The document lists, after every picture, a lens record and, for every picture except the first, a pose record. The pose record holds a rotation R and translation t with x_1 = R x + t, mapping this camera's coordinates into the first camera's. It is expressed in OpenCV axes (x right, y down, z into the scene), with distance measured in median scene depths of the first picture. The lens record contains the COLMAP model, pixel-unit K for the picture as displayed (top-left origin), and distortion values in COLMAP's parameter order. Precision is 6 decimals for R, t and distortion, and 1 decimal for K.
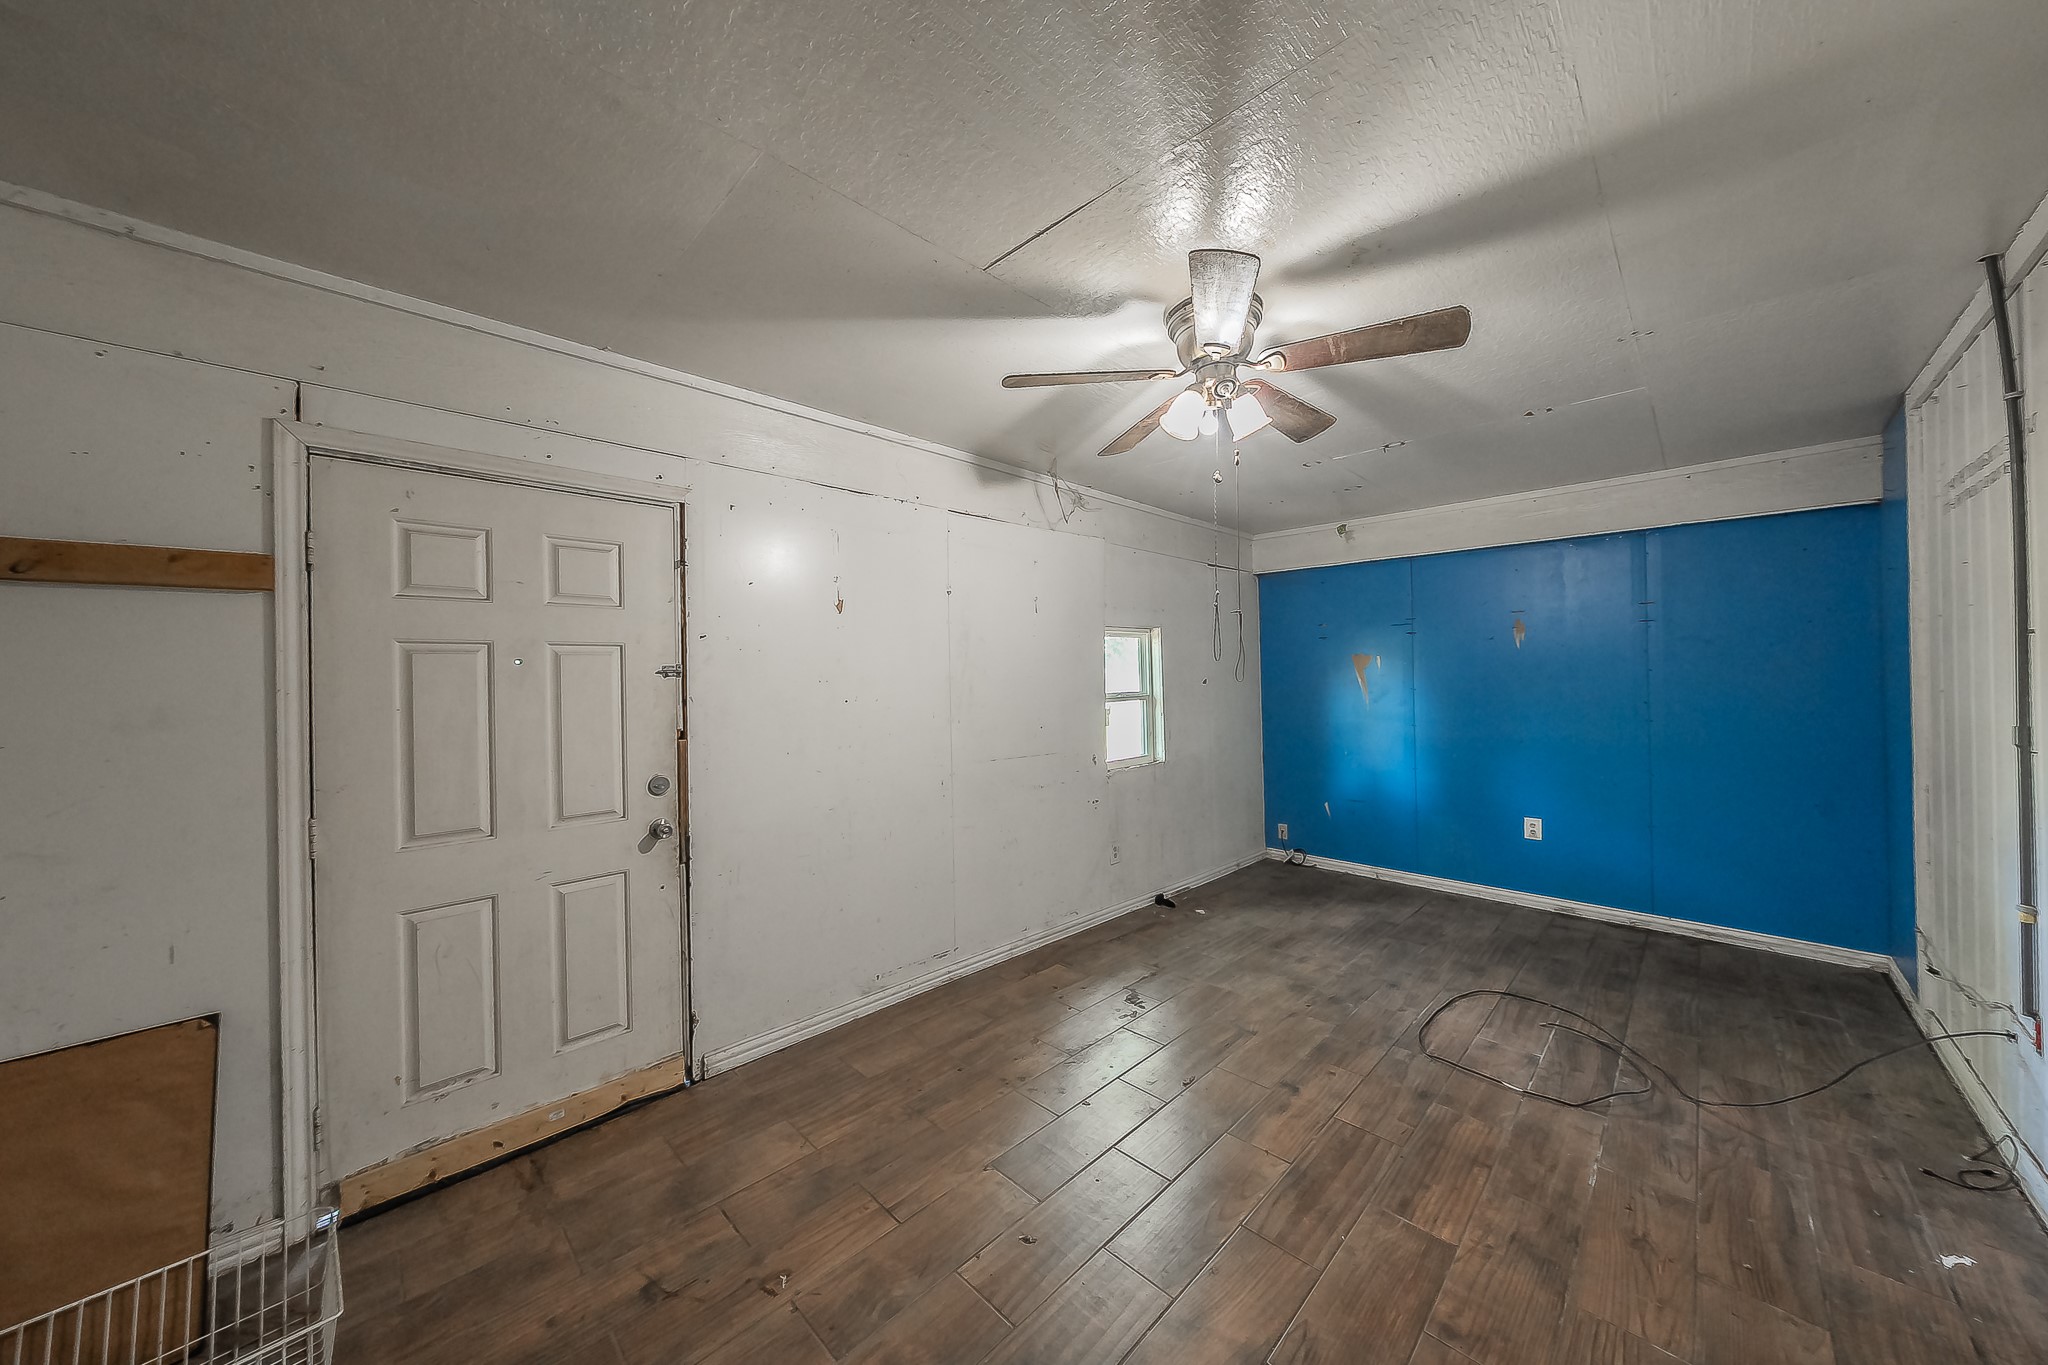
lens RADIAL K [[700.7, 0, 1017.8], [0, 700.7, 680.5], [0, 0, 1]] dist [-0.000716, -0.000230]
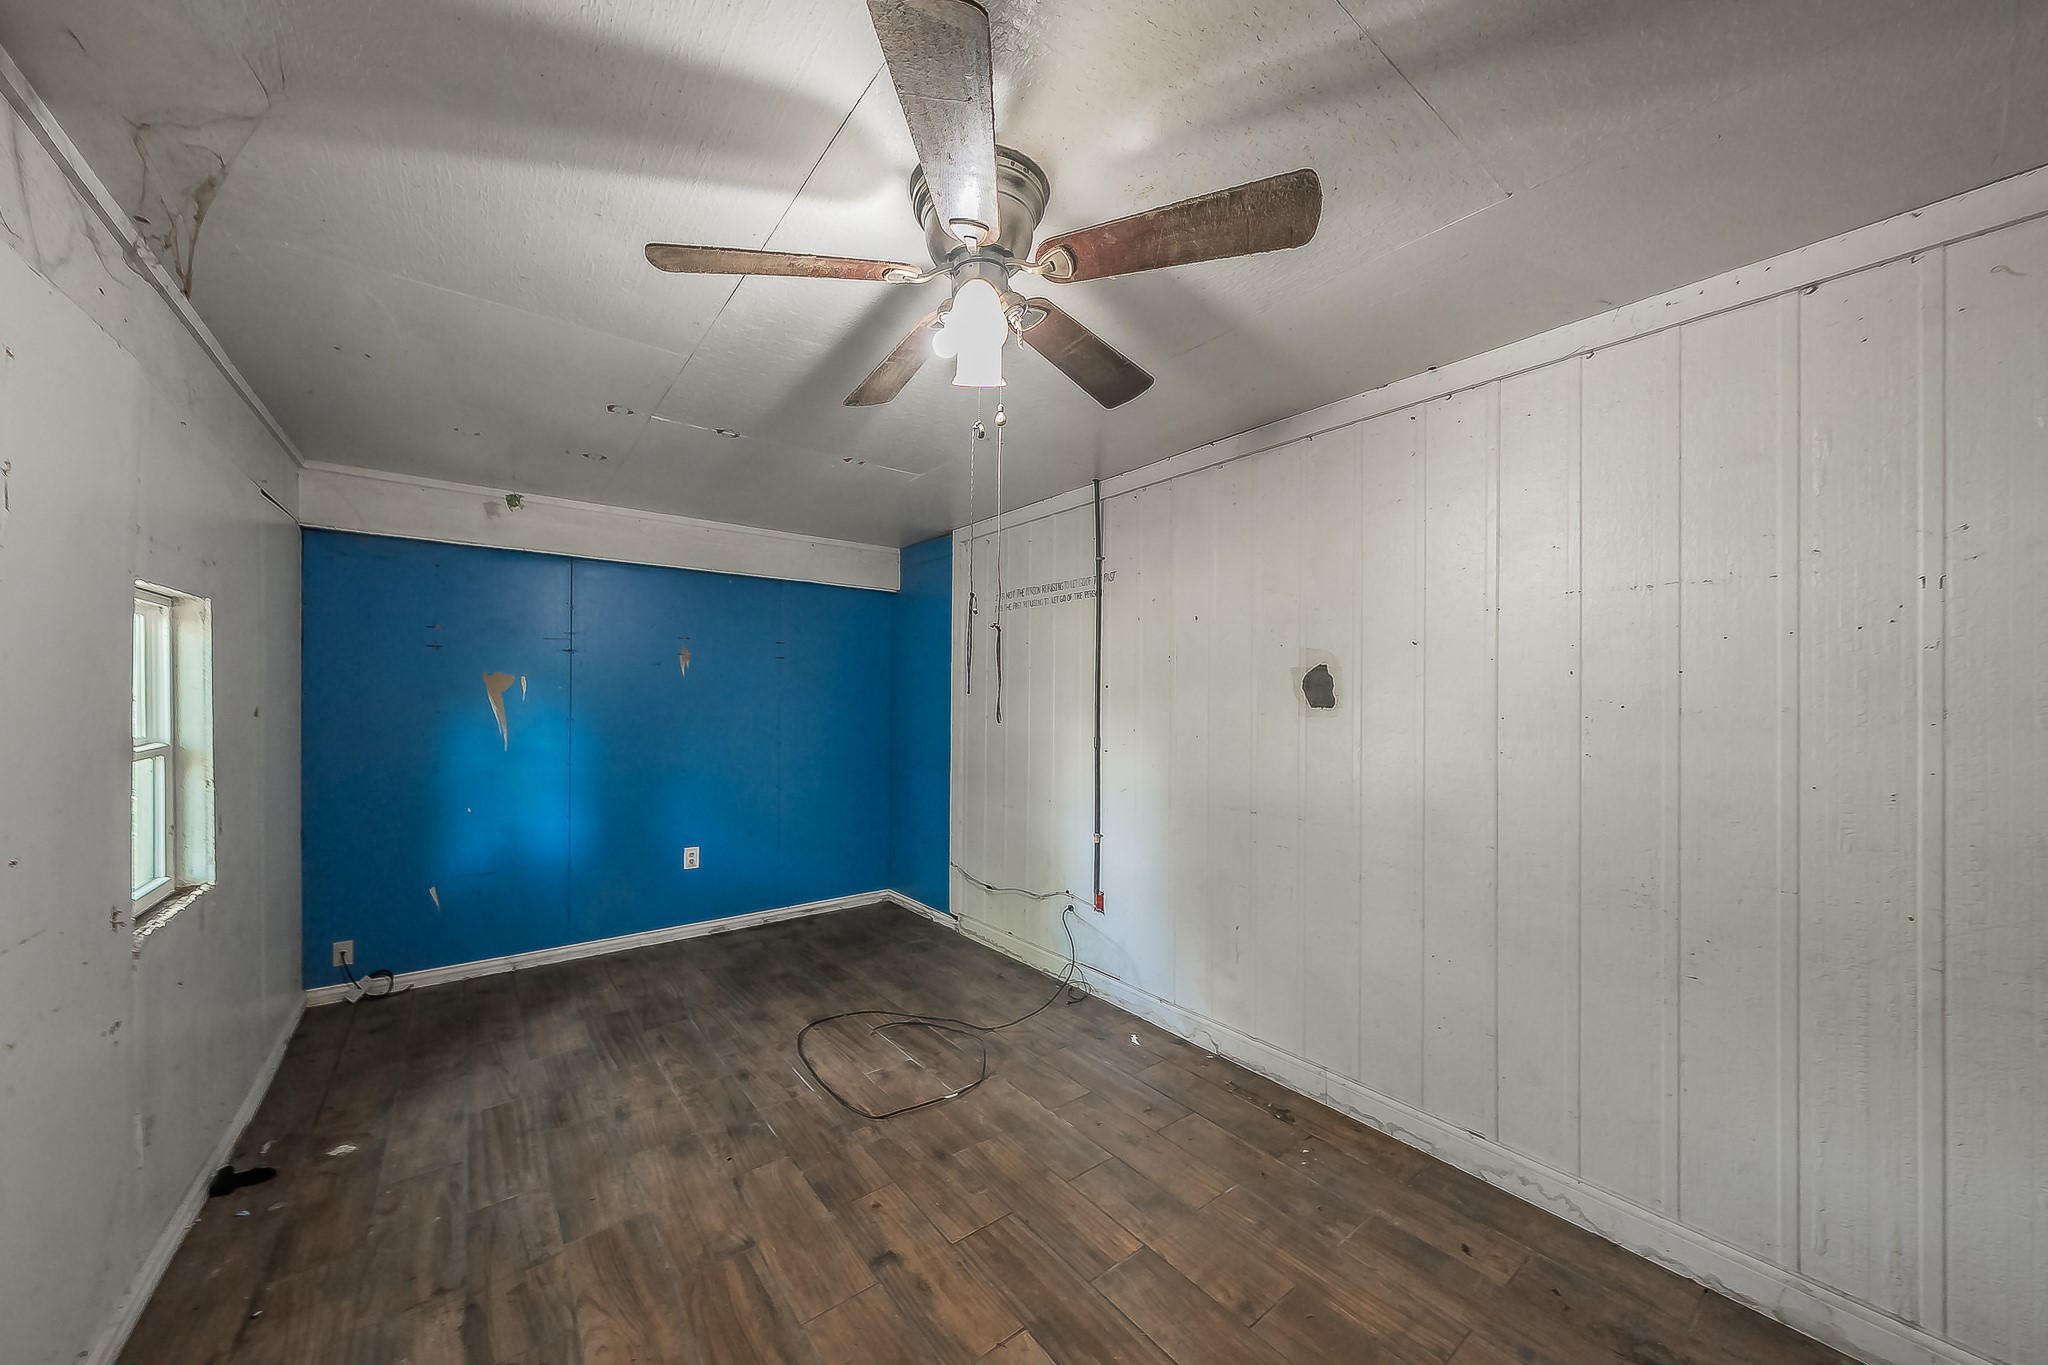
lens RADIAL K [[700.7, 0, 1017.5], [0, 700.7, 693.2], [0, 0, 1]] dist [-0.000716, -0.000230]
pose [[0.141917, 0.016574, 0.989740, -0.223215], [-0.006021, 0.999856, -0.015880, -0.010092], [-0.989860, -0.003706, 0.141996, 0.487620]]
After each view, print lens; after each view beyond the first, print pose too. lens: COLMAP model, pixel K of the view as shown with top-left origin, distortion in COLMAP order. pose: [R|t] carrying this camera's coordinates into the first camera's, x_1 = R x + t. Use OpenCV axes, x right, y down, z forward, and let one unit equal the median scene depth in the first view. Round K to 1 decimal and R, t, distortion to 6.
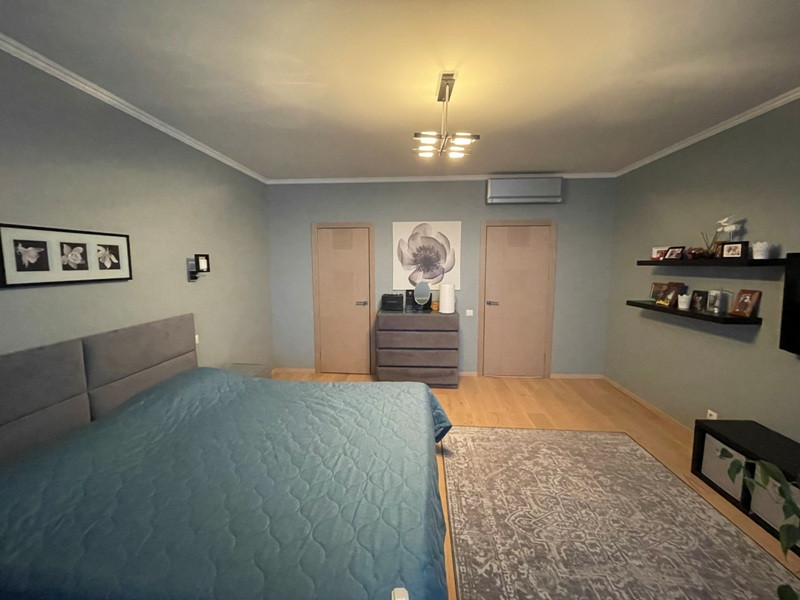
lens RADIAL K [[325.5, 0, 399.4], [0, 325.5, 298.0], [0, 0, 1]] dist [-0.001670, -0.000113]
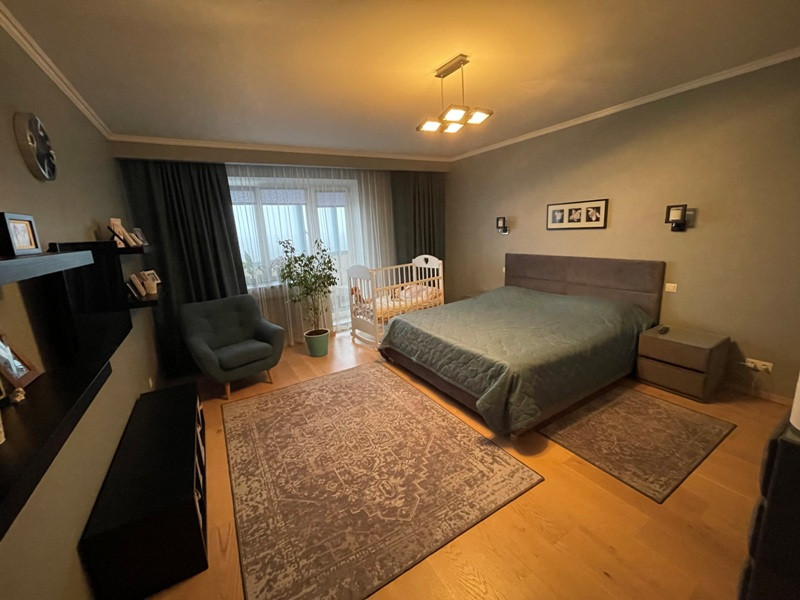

### Assigned task
Each line above should be written out again exactly, without any image.

### Answer to this task
The document lists, after every picture, a lens record and, for every picture except the first, a pose record. The pose record holds a rotation R and translation t with x_1 = R x + t, mapping this camera's coordinates into the first camera's. It is expressed in OpenCV axes (x right, y down, z into the scene), with distance measured in median scene depths of the first picture. The lens record contains the COLMAP model, pixel-unit K for the picture as displayed (top-left origin), and distortion values in COLMAP's parameter order. Precision is 6 decimals for R, t and distortion, and 1 decimal for K.
lens RADIAL K [[700.7, 0, 1017.8], [0, 700.7, 680.5], [0, 0, 1]] dist [-0.000716, -0.000230]
lens RADIAL K [[700.7, 0, 1017.5], [0, 700.7, 693.2], [0, 0, 1]] dist [-0.000716, -0.000230]
pose [[0.141917, 0.016574, 0.989740, -0.223215], [-0.006021, 0.999856, -0.015880, -0.010092], [-0.989860, -0.003706, 0.141996, 0.487620]]
After each view, print lens; after each view beyond the first, print pose too. lens: COLMAP model, pixel K of the view as shown with top-left origin, distortion in COLMAP order. pose: [R|t] carrying this camera's coordinates into the first camera's, x_1 = R x + t. Use OpenCV axes, x right, y down, z forward, and let one unit equal the median scene depth in the first view. Round K to 1 decimal and R, t, distortion to 6.
lens RADIAL K [[325.5, 0, 399.4], [0, 325.5, 298.0], [0, 0, 1]] dist [-0.001670, -0.000113]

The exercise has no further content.